Document passage »
========================================

Gaps In The AI Debug Process

Verification and debug of AI is a multi-level problem with several stakeholders, each with different tools and responsibilities.


When an AI algorithm is deployed in the field and gives an unexpected result, it’s often not clear whether that result is correct.

So what happened? Was it wrong? And if so, what caused the error? These are often not simple questions to answer. Moreover, as with all verification problems, the only way to get to the root cause is to break the problem down into manageable pieces.

The semiconductor industry has faced similar problems in the past. Software runs on hardware, and the software must assume the hardware will never make an error. Similarly, when mapping hardware onto an FPGA, it is expected that the FPGA fabric will never make a mistake. In both cases, the underlying execution platforms have been verified to an extent where they built trust over time, and the amount of verification performed on them in some cases is monumental.

Chips that include AI often are designed using large numbers of heterogeneous processors that are not as well verified. Frequently, they use interconnect and memory architectures that are novel. These chips often deploy redundancy to get over issues of yield and perform large and complex scheduling tasks. In addition, they utilize compilers/mappers that take algorithms developed in the cloud and manipulate them to enable inference to be deployed on arbitrary hardware platforms.

Unlike a compiler for software, using the AI compiler/mapper is not a lossless process. The code on its output does not behave identically to the code that was entered. And at the top of the tree, AI itself is an inexact process that may yield completely a different output when faced with extremely small changes in its input.

========================================

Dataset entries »
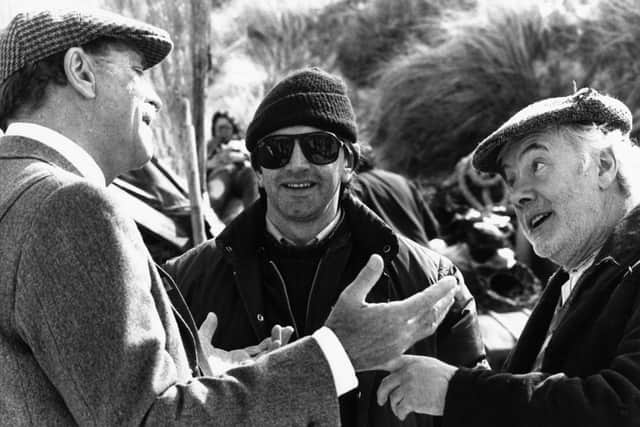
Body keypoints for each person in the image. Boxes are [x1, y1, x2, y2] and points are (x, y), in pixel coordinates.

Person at [0, 9, 462, 426]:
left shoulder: (17, 191)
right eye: (139, 71)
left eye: (319, 146)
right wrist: (334, 355)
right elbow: (147, 419)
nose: (154, 99)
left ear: (349, 161)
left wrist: (205, 372)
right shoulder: (72, 208)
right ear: (80, 71)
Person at [164, 67, 486, 427]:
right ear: (257, 171)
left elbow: (476, 408)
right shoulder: (182, 284)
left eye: (319, 147)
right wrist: (201, 383)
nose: (297, 164)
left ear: (348, 163)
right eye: (276, 151)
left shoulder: (432, 284)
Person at [377, 87, 640, 426]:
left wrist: (455, 391)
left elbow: (625, 405)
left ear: (603, 166)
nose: (517, 195)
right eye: (512, 178)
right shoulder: (570, 280)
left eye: (538, 164)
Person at [350, 144, 439, 246]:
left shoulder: (356, 187)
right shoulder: (402, 180)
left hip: (393, 258)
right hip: (424, 256)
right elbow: (432, 230)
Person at [206, 111, 259, 223]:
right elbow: (201, 166)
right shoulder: (210, 145)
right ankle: (208, 222)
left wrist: (236, 156)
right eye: (220, 128)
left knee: (250, 174)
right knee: (216, 191)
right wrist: (217, 160)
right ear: (215, 130)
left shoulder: (243, 142)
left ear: (233, 128)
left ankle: (255, 223)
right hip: (221, 173)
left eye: (226, 127)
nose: (223, 131)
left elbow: (254, 157)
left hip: (241, 173)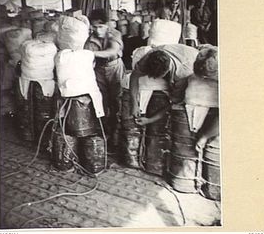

========================================

Problem description »
For each statement about the passage on the AI debug process, say yes or no and quote the words from the passage that decide it: (a) The AI compiler/mapper is a lossless process. (b) Chips that include AI often use novel interconnect and memory architectures. (c) Software must assume the hardware will never make an error. Work only from the passage on the AI debug process.

Solved problem »
(a) No: "Unlike a compiler for software, using the AI compiler/mapper is not a lossless process."
(b) Yes: "Frequently, they use interconnect and memory architectures that are novel."
(c) Yes: "the software must assume the hardware will never make an error."